• **Task details**
Write out the data exactly as given, dropping every picture.
── Entries shown
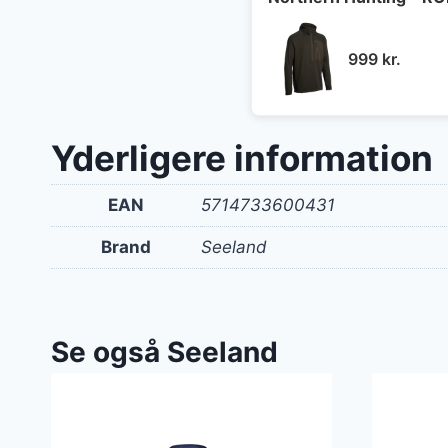
999
kr.
Yderligere information
EAN
5714733600431
Brand
Seeland
Se også Seeland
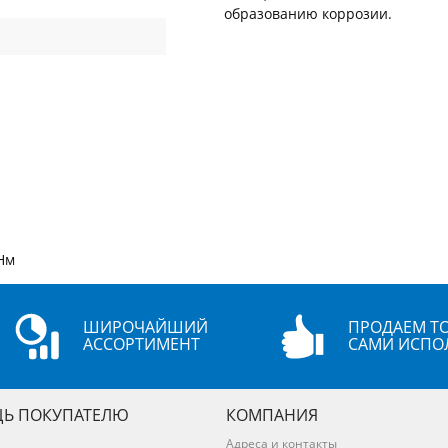
образованию коррозии.
Нм
ШИРОЧАЙШИЙ
ПРОДАЕМ ТО
АССОРТИМЕНТ
САМИ ИСПО
Ь ПОКУПАТЕЛЮ
КОМПАНИЯ
Адреса и контакты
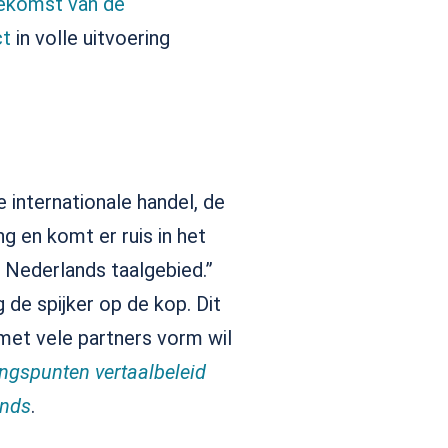
ekomst van de
ct
in volle uitvoering
 internationale handel, de
g en komt er ruis in het
 Nederlands taalgebied.”
 de spijker op de kop. Dit
met vele partners vorm wil
ngspunten vertaalbeleid
ands
.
────
• **Task result**
999
kr.
Yderligere information
EAN
5714733600431
Brand
Seeland
Se også Seeland
образованию коррозии.
Нм
ШИРОЧАЙШИЙ
ПРОДАЕМ ТО
АССОРТИМЕНТ
САМИ ИСПО
Ь ПОКУПАТЕЛЮ
КОМПАНИЯ
Адреса и контакты
ekomst van de
ct
in volle uitvoering
 internationale handel, de
g en komt er ruis in het
 Nederlands taalgebied.”
 de spijker op de kop. Dit
met vele partners vorm wil
ngspunten vertaalbeleid
ands
.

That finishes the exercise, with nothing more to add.